I'm sorry if my formatting is sloppy, this is my first time posting on this forum, and I'm not certain how to use the site's formatting.
I need to prove four things, and I'm running into a few road blocks. Specifically, I need to prove the following:
PROVE: If $v$ is a probability vector (all entries add up to $1$), and A is a stochastic matrix (meaning a square matrix where the columns are probability vectors), prove $Av$ is another probability vector.
- For this one, I was given the hint of using $S= [1, 1, 1, ...]$, and to remember $VS=v_1+v_2+...$
SHOW: $v$ is a probability vector if and only if $Sv=1$, and $v(i)≥0$
- I also need to show that A is stochastic if and only if $SA=S$ and all entries $≥0$.
- The hint given for this one is that $B[a_1, a_2, ..., a_n]$ = $[Ba_1, Ba_2, ..., Ba_n]$
Let A be stochastic. If $(λ,v)$ is an eigenpair, then either $λ=1$, or the sum of the entries in $v=0$.
- The hint here is to use $S=[1, 1, ...]$.
Let A be a stochastic $2 \times 2$ matrix. Show that $1$ is an eigenvalue of A, and the other eigenvalue satisfies $|λ|≤1$.
- The thing to remember is that, as a stochastic matrix, the entries are $[a, b, 1-a, 1-b]$.
Any help for any or all of these would be greatly appreciated. Thank you in advance.
Allow me to use lowercase $\mathbf{s}$ for the vector $(1,\ldots,1)$. By $\sum_i$, I mean $\sum_{i=1}^{n}$, where $n$ is the dimension of your objects.
$\implies$: we assume that $\mathbf{v}$ is a probability vector, that means $\sum_i \mathbf{v}_i=1$. If we multiply the two vectors, we obtain $\mathbf{sv}=\sum_i \mathbf{s}_i\mathbf{v}_i$. Since $\forall i$ $\mathbf{s}_i=1$, we can further simplify $\sum_i \mathbf{s}_i\mathbf{v}_i=\sum_i \mathbf{v}_i$, which we assumed to be equal to 1.

## TASK OBJECTIVE:
List every hint that the stochastic matrix thread explicitly calls a hint.

## AVAILABLE DATA:
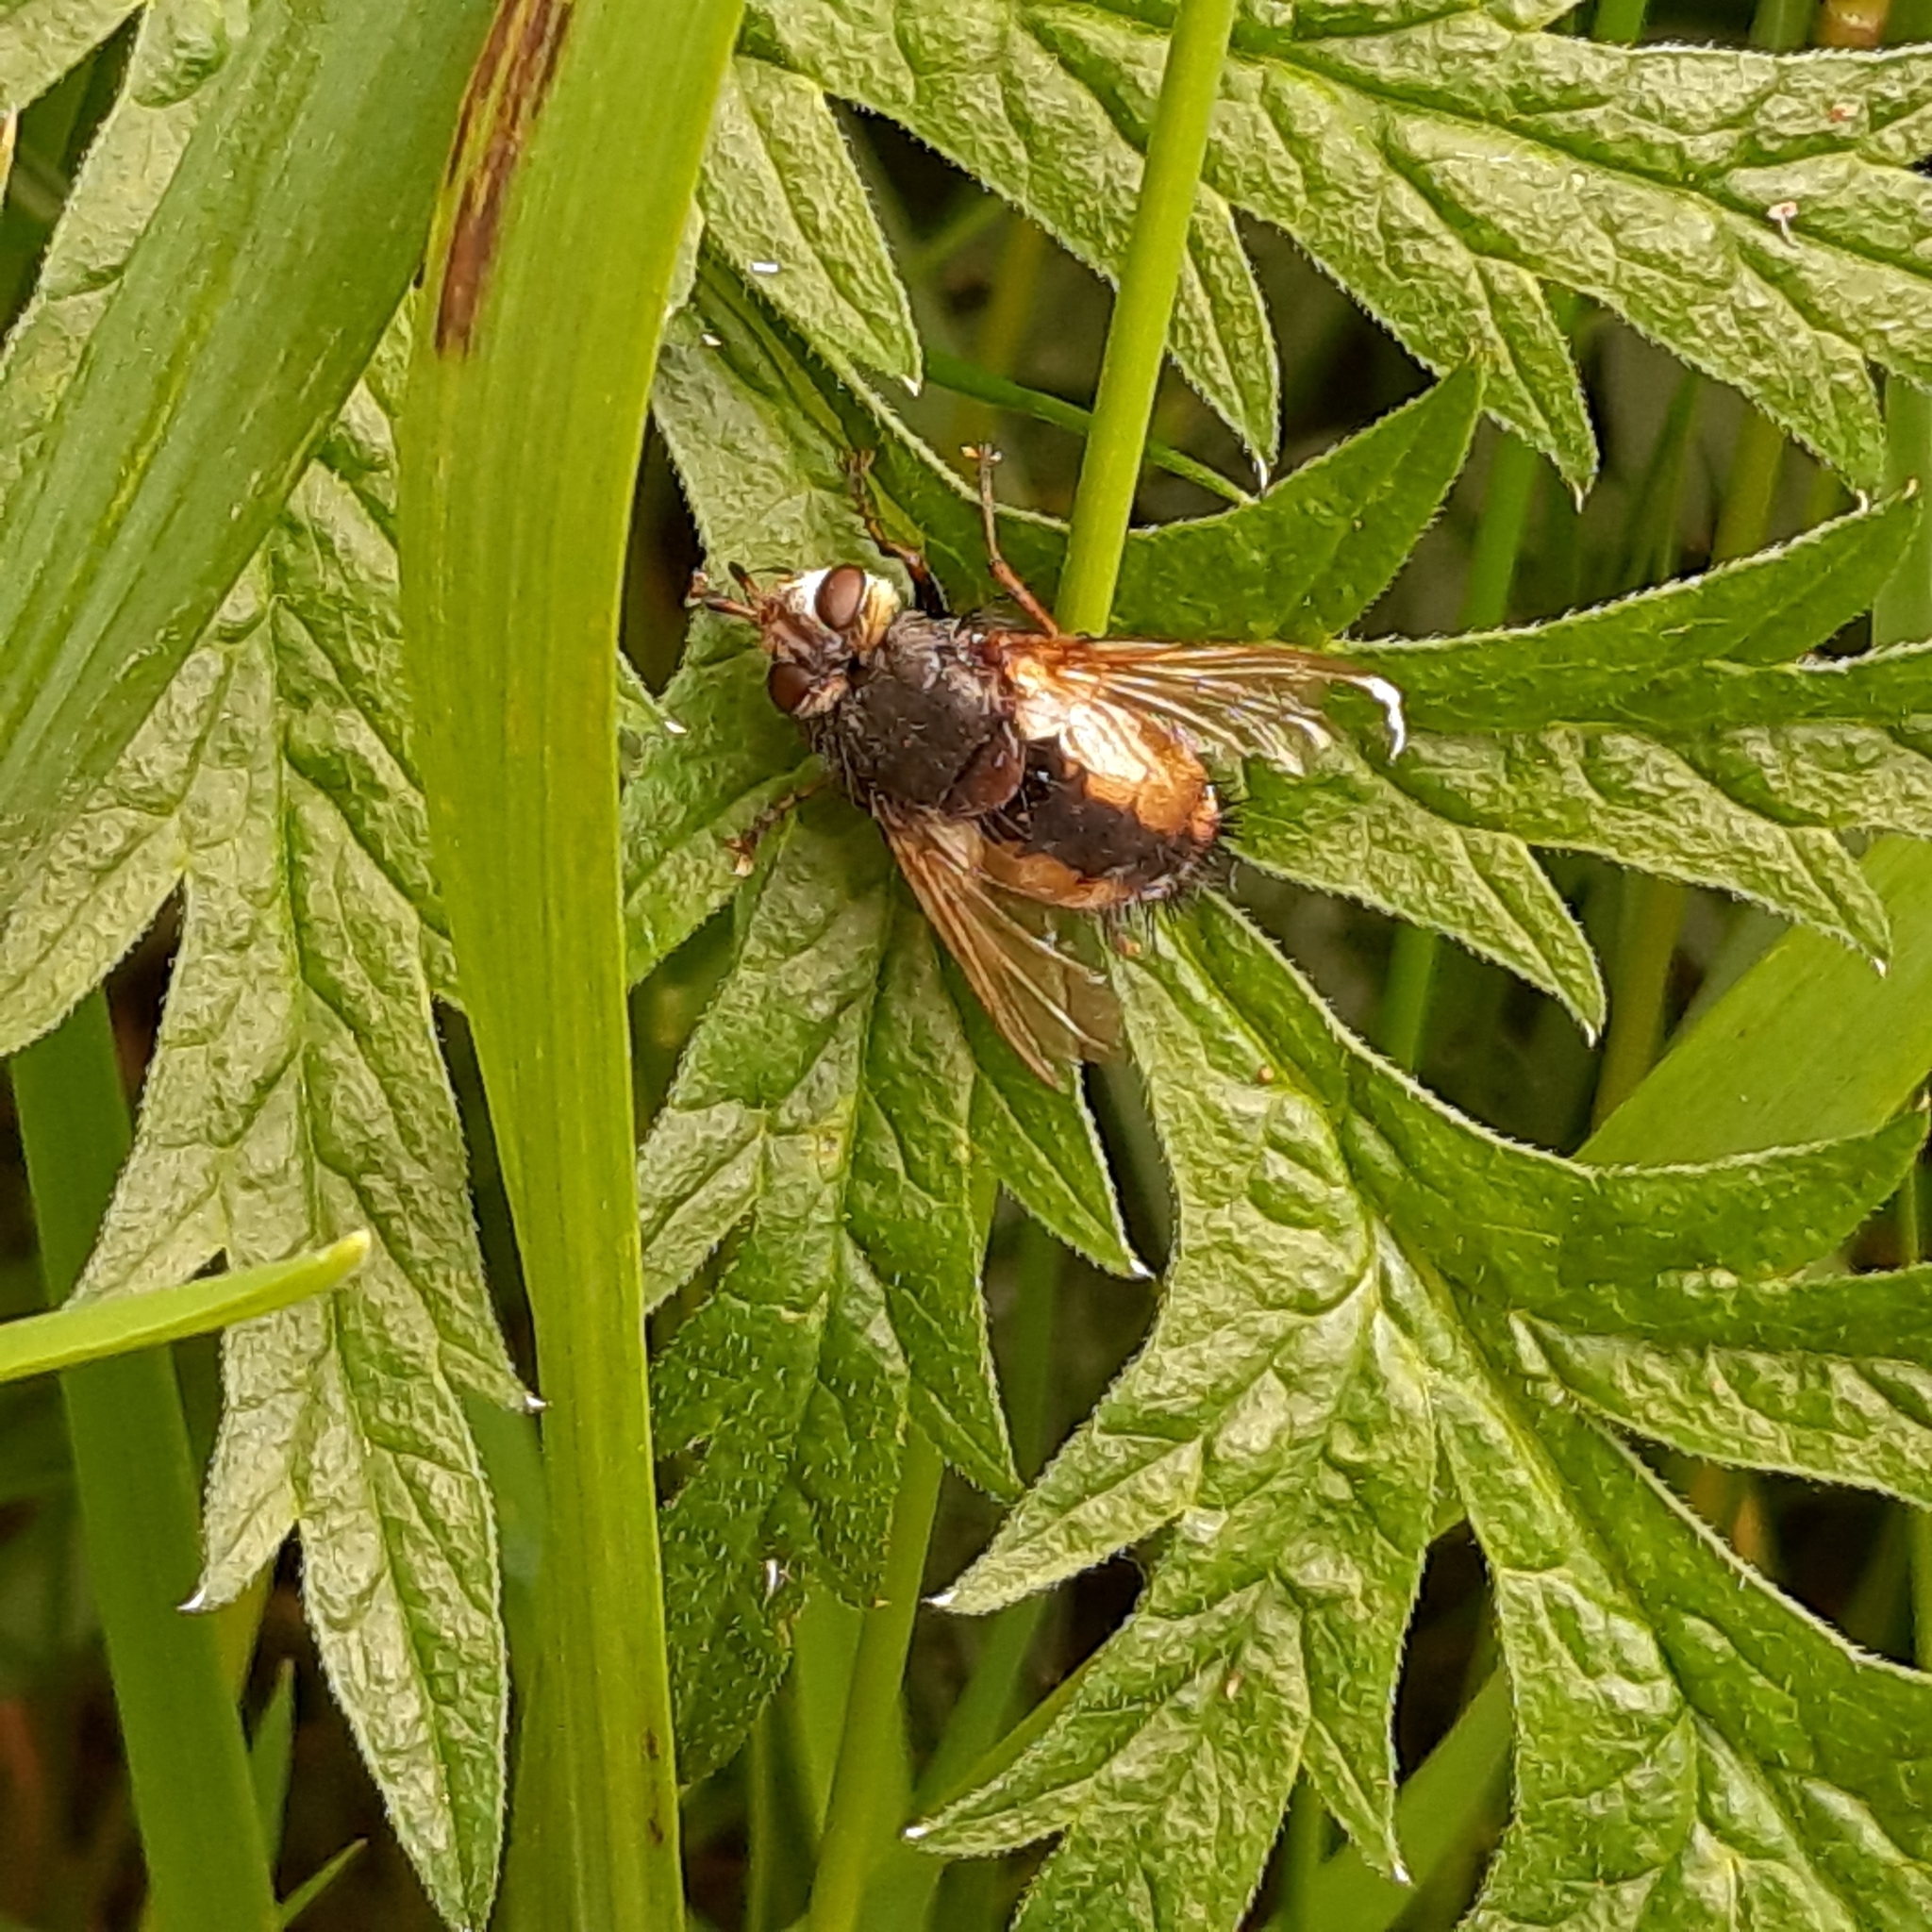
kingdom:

## RESPONSE TO THIS EXERCISE:
- Use $S= [1, 1, 1, ...]$, and remember $VS=v_1+v_2+...$
- $B[a_1, a_2, ..., a_n]$ = $[Ba_1, Ba_2, ..., Ba_n]$
- Use $S=[1, 1, ...]$.